**EXERCISE**
Rewrite the data from the line with "The sides of" up to and including the line with "Answer: on the bed's own right", changing "pennant flag" to "banner" and leaving everything else the same.

**SUPPLIED RECORDS**
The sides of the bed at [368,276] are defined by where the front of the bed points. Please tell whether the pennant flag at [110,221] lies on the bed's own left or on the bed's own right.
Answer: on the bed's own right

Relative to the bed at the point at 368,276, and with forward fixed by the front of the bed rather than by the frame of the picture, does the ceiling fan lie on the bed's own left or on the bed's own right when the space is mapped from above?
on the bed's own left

---

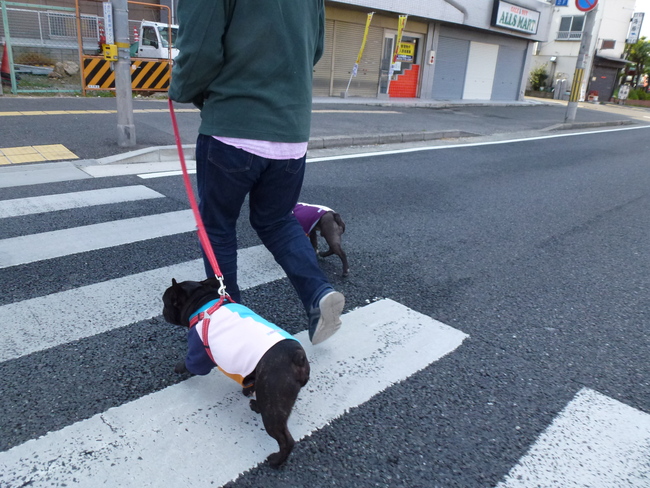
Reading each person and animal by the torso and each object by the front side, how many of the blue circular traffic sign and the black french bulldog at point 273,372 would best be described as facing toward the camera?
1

**OUTPUT FOR THIS EXERCISE**
The sides of the bed at [368,276] are defined by where the front of the bed points. Please tell whether the banner at [110,221] lies on the bed's own left or on the bed's own right.
Answer: on the bed's own right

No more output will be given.